The BAMC deal required an enhanced use lease, which allows for private sector investment in unused or underused military properties, so long as the use is compatible with the installation’s mission. It was a first-of-its-kind arrangement that allowed private investment on military property. While it wasn’t the original intention, the military ended up leasing the buildings back because of a post-9/11 mandate to move operations to secure spaces like BAMC.
“I was very much a task member in a much bigger play there,” Swoyer said. “But at any rate it exposed me to that program and kind of gave me an understanding of it and how it could work and how it could be used.”
In 2011, Swoyer and Brad Gerken, a civil engineer and former colleague at Weston, formed Infinity with two other partners who specialized more in financing and deal-making. They decided to make enhanced use leases their specialty.
They connected with Grand Forks County officials at a conference of the Association of Defense Communities and were hired on initially as consultants and then as the developer last year.

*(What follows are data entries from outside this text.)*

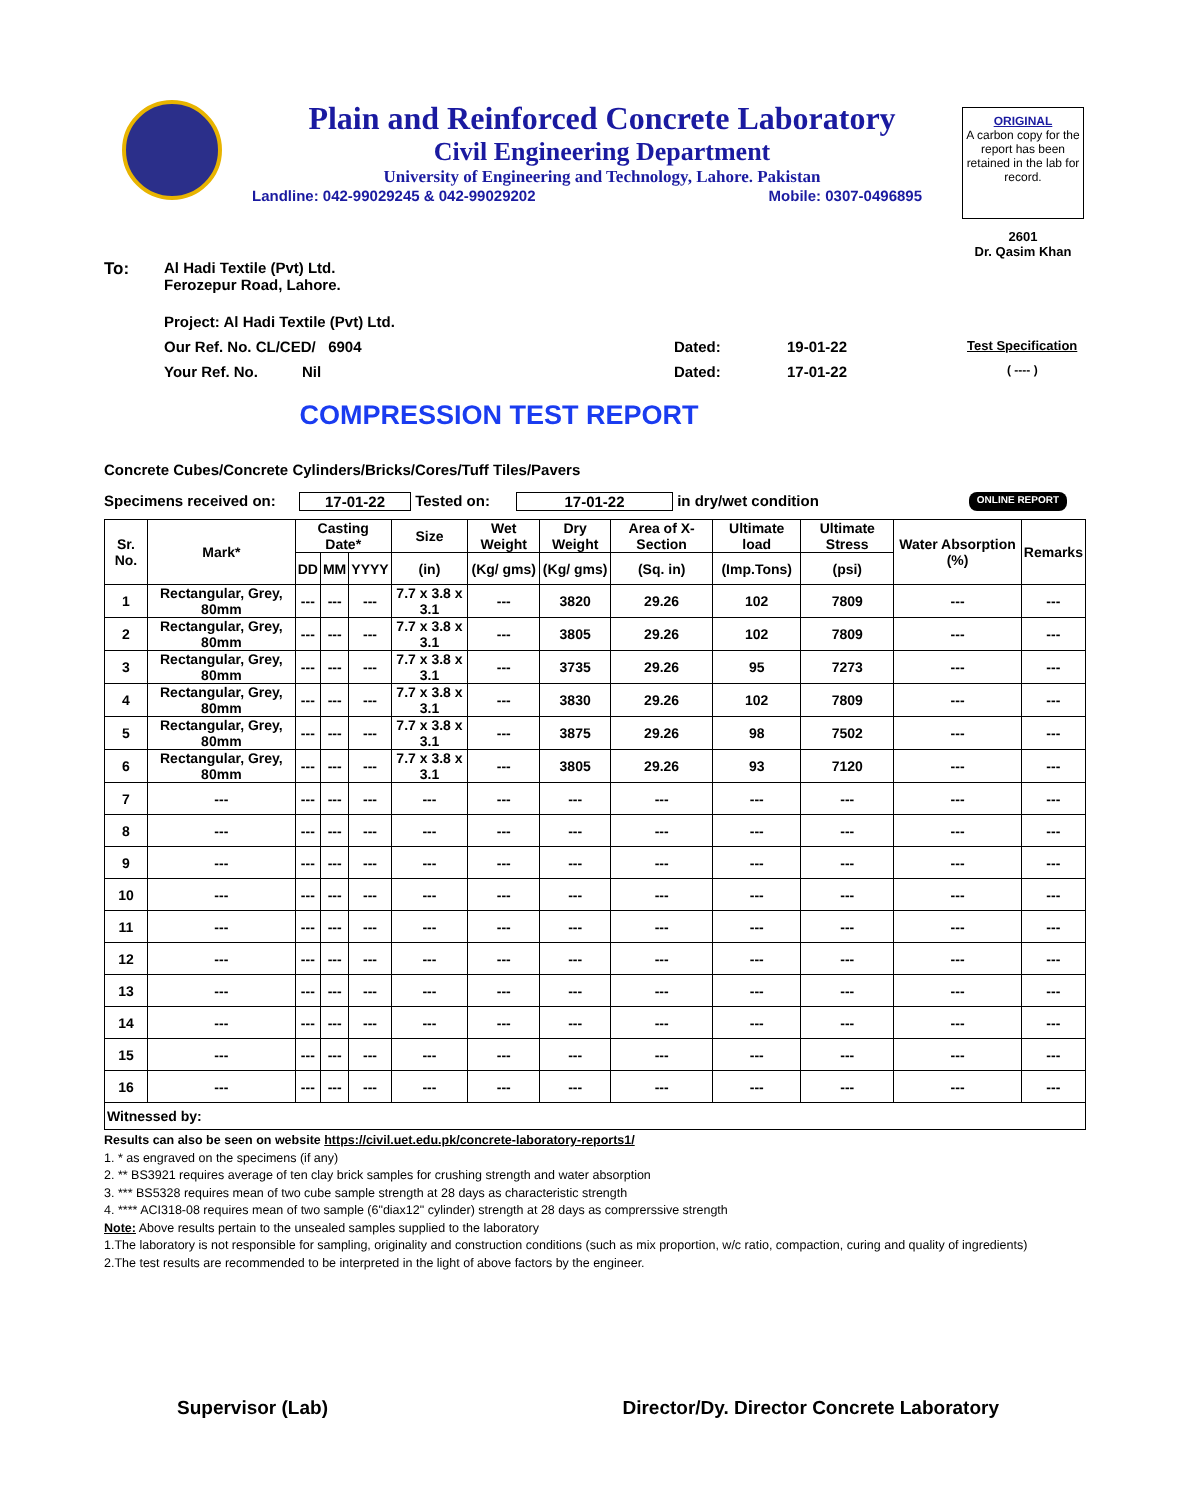Plain and Reinforced Concrete Laboratory
Civil Engineering Department
University of Engineering and Technology, Lahore. Pakistan
Landline: 042-99029245 & 042-99029202 Mobile: 0307-0496895
ORIGINAL
A carbon copy for the report has been retained in the lab for record.
2601
Dr. Qasim Khan
To: Al Hadi Textile (Pvt) Ltd.
Ferozepur Road, Lahore.
Project: Al Hadi Textile (Pvt) Ltd.
Our Ref. No. CL/CED/ 6904 Dated: 19-01-22 Test Specification
Your Ref. No. Nil Dated: 17-01-22 ( ---- )
COMPRESSION TEST REPORT
Concrete Cubes/Concrete Cylinders/Bricks/Cores/Tuff Tiles/Pavers
Specimens received on: 17-01-22 Tested on: 17-01-22 in dry/wet condition ONLINE REPORT
| Sr. No. | Mark* | Casting Date* | | | Size | Wet Weight | Dry Weight | Area of X-Section | Ultimate load | Ultimate Stress | Water Absorption (%) | Remarks |
| --- | --- | --- | --- | --- | --- | --- | --- | --- | --- | --- | --- | --- |
| | | DD | MM | YYYY | (in) | (Kg/ gms) | (Kg/ gms) | (Sq. in) | (Imp.Tons) | (psi) | | |
| 1 | Rectangular, Grey, 80mm | --- | --- | --- | 7.7 x 3.8 x 3.1 | --- | 3820 | 29.26 | 102 | 7809 | --- | --- |
| 2 | Rectangular, Grey, 80mm | --- | --- | --- | 7.7 x 3.8 x 3.1 | --- | 3805 | 29.26 | 102 | 7809 | --- | --- |
| 3 | Rectangular, Grey, 80mm | --- | --- | --- | 7.7 x 3.8 x 3.1 | --- | 3735 | 29.26 | 95 | 7273 | --- | --- |
| 4 | Rectangular, Grey, 80mm | --- | --- | --- | 7.7 x 3.8 x 3.1 | --- | 3830 | 29.26 | 102 | 7809 | --- | --- |
| 5 | Rectangular, Grey, 80mm | --- | --- | --- | 7.7 x 3.8 x 3.1 | --- | 3875 | 29.26 | 98 | 7502 | --- | --- |
| 6 | Rectangular, Grey, 80mm | --- | --- | --- | 7.7 x 3.8 x 3.1 | --- | 3805 | 29.26 | 93 | 7120 | --- | --- |
| 7 | --- | --- | --- | --- | --- | --- | --- | --- | --- | --- | --- | --- |
| 8 | --- | --- | --- | --- | --- | --- | --- | --- | --- | --- | --- | --- |
| 9 | --- | --- | --- | --- | --- | --- | --- | --- | --- | --- | --- | --- |
| 10 | --- | --- | --- | --- | --- | --- | --- | --- | --- | --- | --- | --- |
| 11 | --- | --- | --- | --- | --- | --- | --- | --- | --- | --- | --- | --- |
| 12 | --- | --- | --- | --- | --- | --- | --- | --- | --- | --- | --- | --- |
| 13 | --- | --- | --- | --- | --- | --- | --- | --- | --- | --- | --- | --- |
| 14 | --- | --- | --- | --- | --- | --- | --- | --- | --- | --- | --- | --- |
| 15 | --- | --- | --- | --- | --- | --- | --- | --- | --- | --- | --- | --- |
| 16 | --- | --- | --- | --- | --- | --- | --- | --- | --- | --- | --- | --- |
| Witnessed by: | | | | | | | | | | | | |
Results can also be seen on website https://civil.uet.edu.pk/concrete-laboratory-reports1/
1. * as engraved on the specimens (if any)
2. ** BS3921 requires average of ten clay brick samples for crushing strength and water absorption
3. *** BS5328 requires mean of two cube sample strength at 28 days as characteristic strength
4. **** ACI318-08 requires mean of two sample (6"diax12" cylinder) strength at 28 days as comprerssive strength
Note: Above results pertain to the unsealed samples supplied to the laboratory
1.The laboratory is not responsible for sampling, originality and construction conditions (such as mix proportion, w/c ratio, compaction, curing and quality of ingredients)
2.The test results are recommended to be interpreted in the light of above factors by the engineer.
Supervisor (Lab) Director/Dy. Director Concrete Laboratory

The groundbreaking for Grand Sky was in September.
John Schmisek, a former Grand Forks County commissioner, said the Grand Forks people were impressed by Swoyer and what they saw in a tour of the made-over BAMC.
“We became aware of enhanced use leases and we were aware that his company and his group had had some experience with an enhanced use lease with a big project there,” Schmisek said. “We toured it and went through it and all of us kind of went, ‘How are they making this work?’ And yet they were.”
Grand Sky is a major endeavor that in the next 10 to 20 years could bring 2,000 to 3,000 jobs to Grand Forks, a community of about 55,000, Schmisek added.
“That’s significant,” he said. “And they’re high end because they’re in that area of unmanned aviation.”